## What you need to do
The listing below should be printed in full and exactly, apart from its images.

## Input data
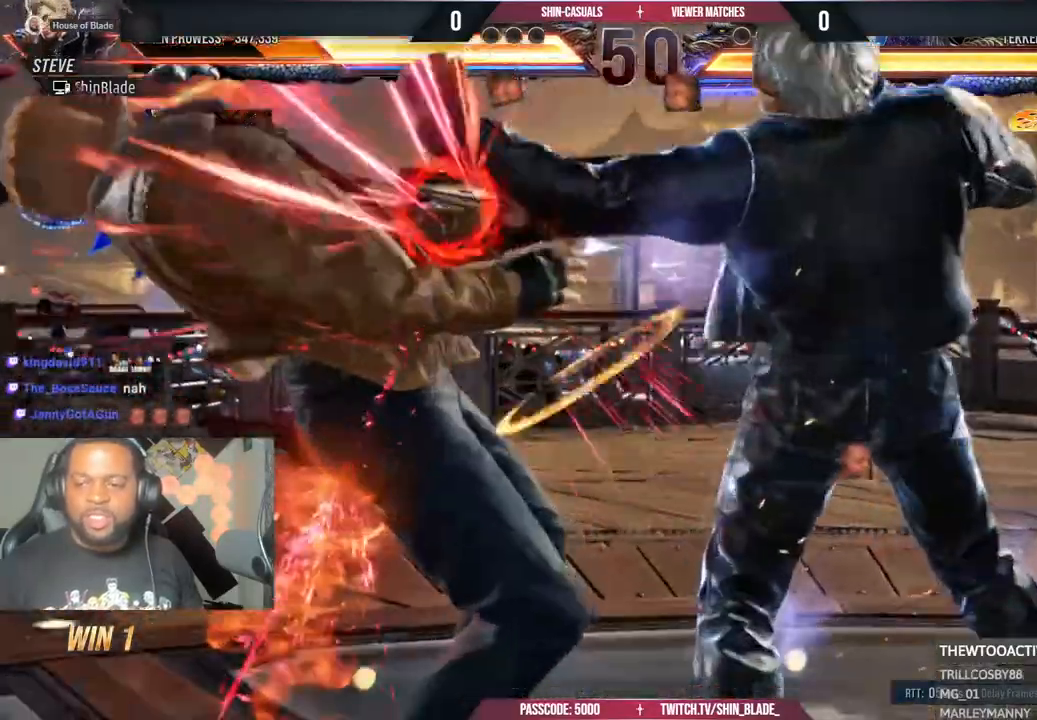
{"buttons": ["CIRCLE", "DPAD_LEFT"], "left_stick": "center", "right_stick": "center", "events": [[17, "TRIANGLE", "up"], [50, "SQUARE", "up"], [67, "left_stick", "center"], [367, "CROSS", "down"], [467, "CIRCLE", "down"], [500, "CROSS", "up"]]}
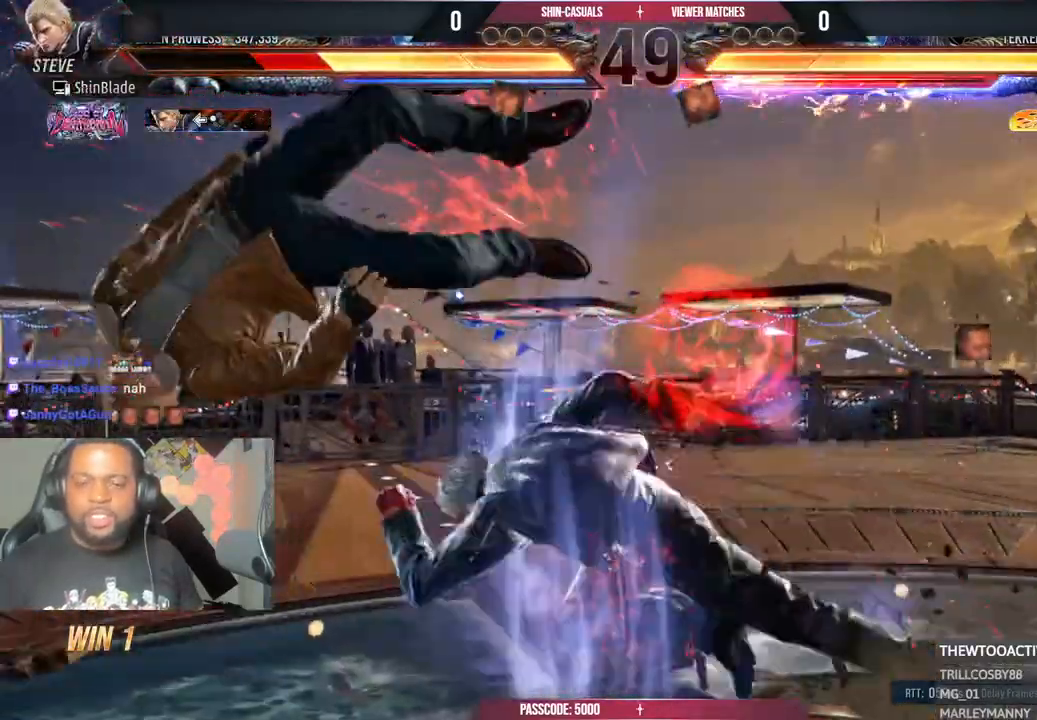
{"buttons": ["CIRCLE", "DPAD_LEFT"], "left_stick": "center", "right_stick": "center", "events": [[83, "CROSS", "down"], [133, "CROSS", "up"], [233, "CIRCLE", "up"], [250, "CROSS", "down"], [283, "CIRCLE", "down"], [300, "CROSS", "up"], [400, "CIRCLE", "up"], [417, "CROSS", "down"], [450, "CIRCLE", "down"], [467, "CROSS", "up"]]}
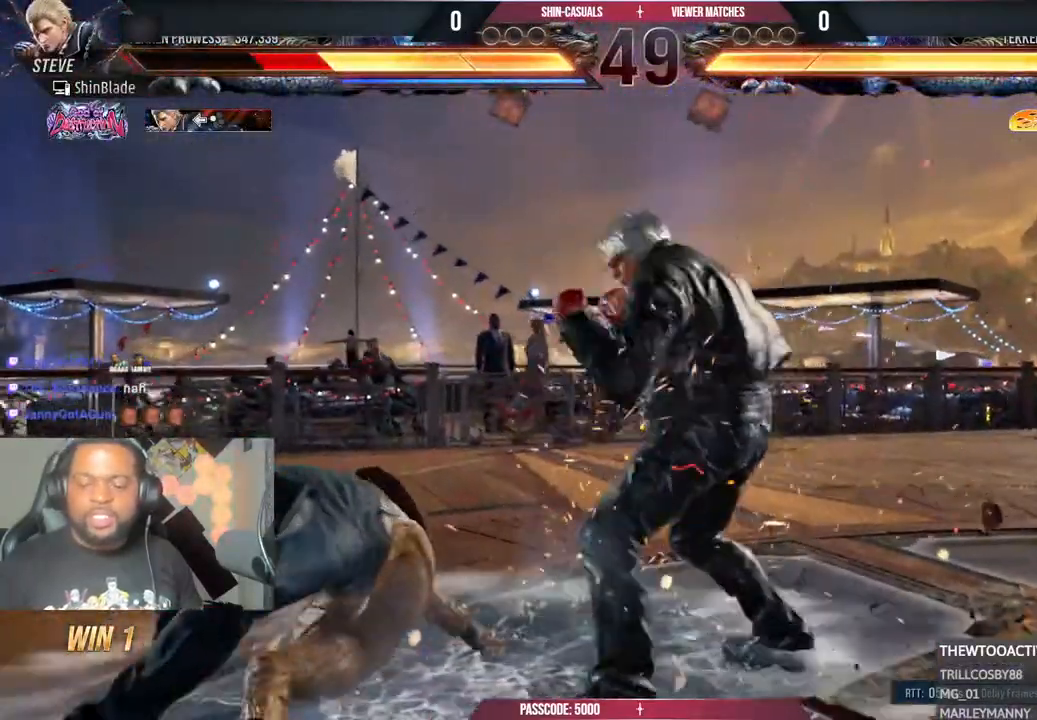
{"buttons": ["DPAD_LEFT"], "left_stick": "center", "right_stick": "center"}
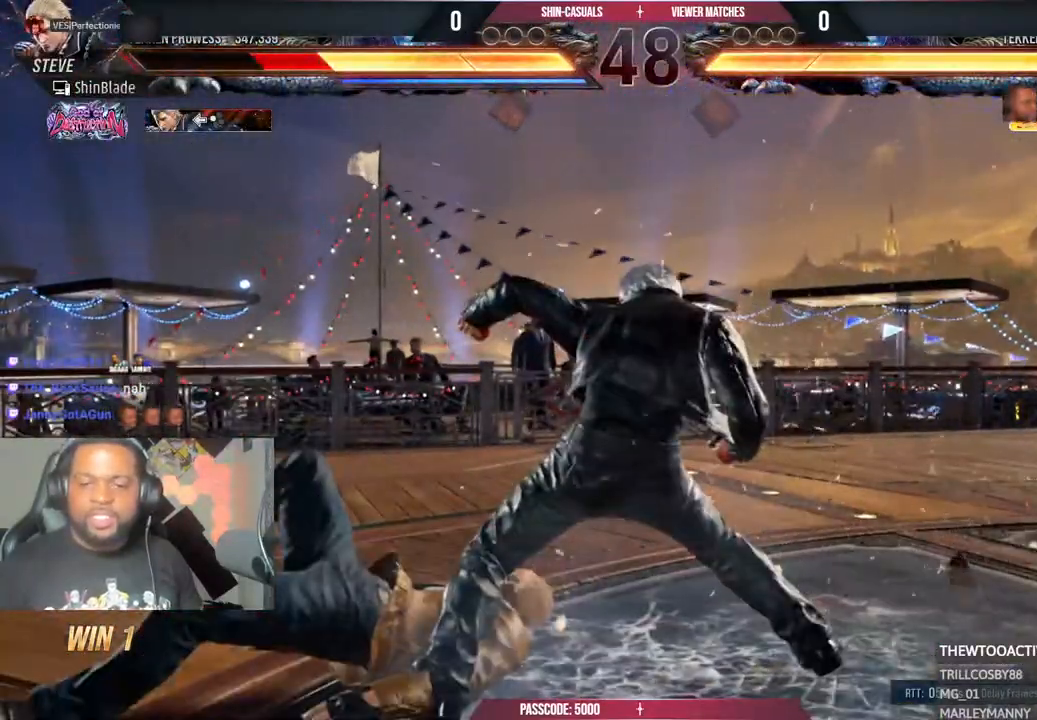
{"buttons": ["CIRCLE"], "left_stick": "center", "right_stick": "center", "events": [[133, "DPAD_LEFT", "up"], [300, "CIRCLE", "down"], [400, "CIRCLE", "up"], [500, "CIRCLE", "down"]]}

## Result of the exercise
{"buttons": ["CIRCLE", "DPAD_LEFT"], "left_stick": "center", "right_stick": "center", "events": [[17, "TRIANGLE", "up"], [50, "SQUARE", "up"], [67, "left_stick", "center"], [367, "CROSS", "down"], [467, "CIRCLE", "down"], [500, "CROSS", "up"]]}
{"buttons": ["CIRCLE", "DPAD_LEFT"], "left_stick": "center", "right_stick": "center", "events": [[83, "CROSS", "down"], [133, "CROSS", "up"], [233, "CIRCLE", "up"], [250, "CROSS", "down"], [283, "CIRCLE", "down"], [300, "CROSS", "up"], [400, "CIRCLE", "up"], [417, "CROSS", "down"], [450, "CIRCLE", "down"], [467, "CROSS", "up"]]}
{"buttons": ["DPAD_LEFT"], "left_stick": "center", "right_stick": "center"}
{"buttons": ["CIRCLE"], "left_stick": "center", "right_stick": "center", "events": [[133, "DPAD_LEFT", "up"], [300, "CIRCLE", "down"], [400, "CIRCLE", "up"], [500, "CIRCLE", "down"]]}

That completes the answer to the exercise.